TASK REQUIREMENTS
Select and copy out every line in the records containing "scroll".

RECORDS FOR THIS EXERCISE
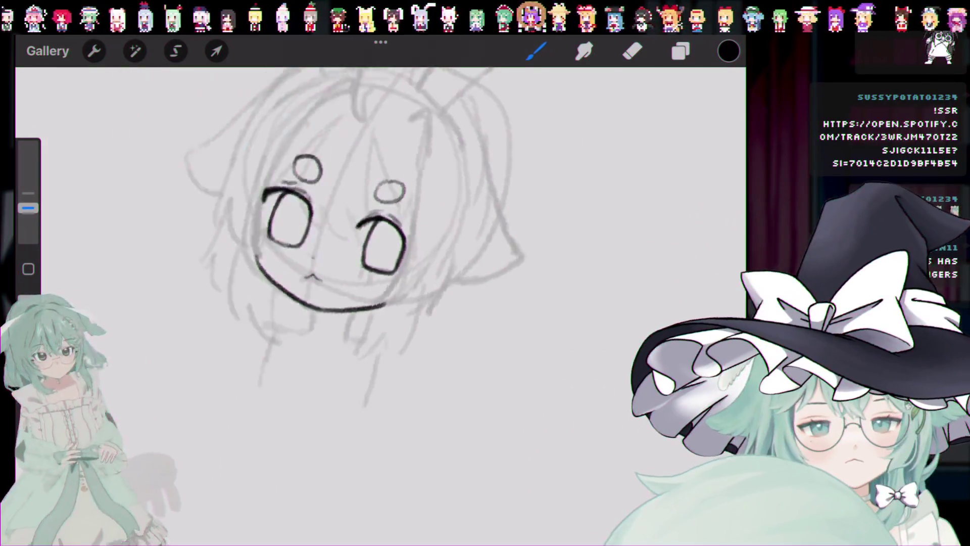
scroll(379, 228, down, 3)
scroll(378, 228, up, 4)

==

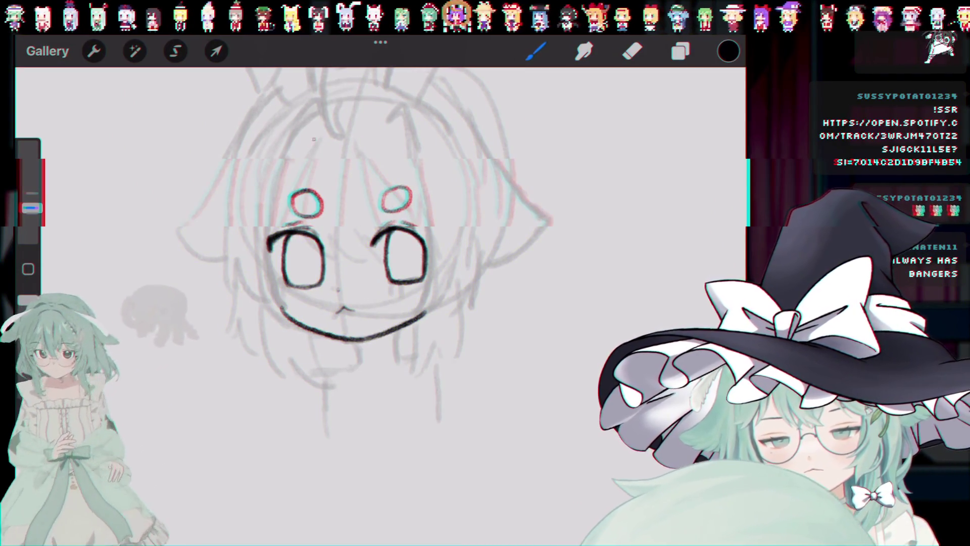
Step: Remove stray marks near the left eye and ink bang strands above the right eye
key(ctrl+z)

* * *

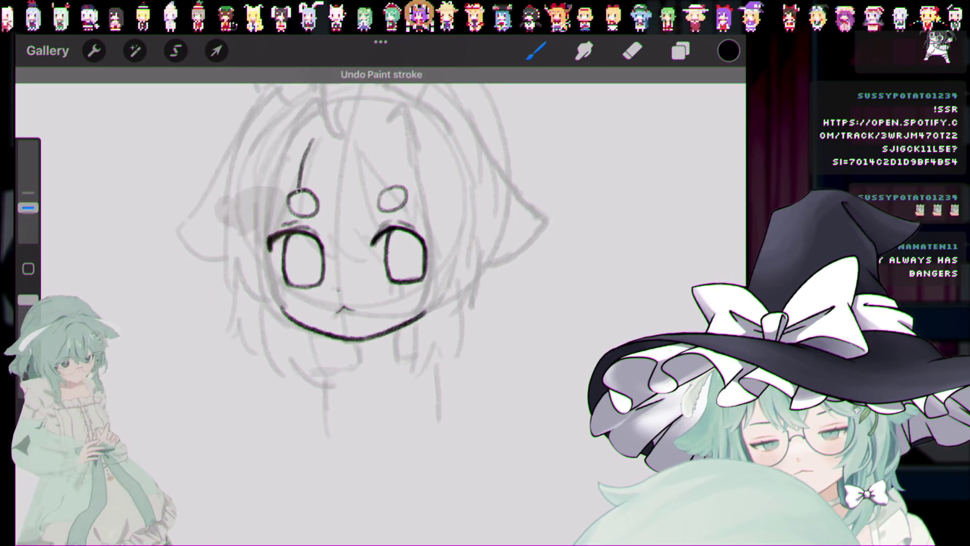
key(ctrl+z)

COMPLETED TASK
scroll(379, 228, down, 3)
scroll(378, 228, up, 4)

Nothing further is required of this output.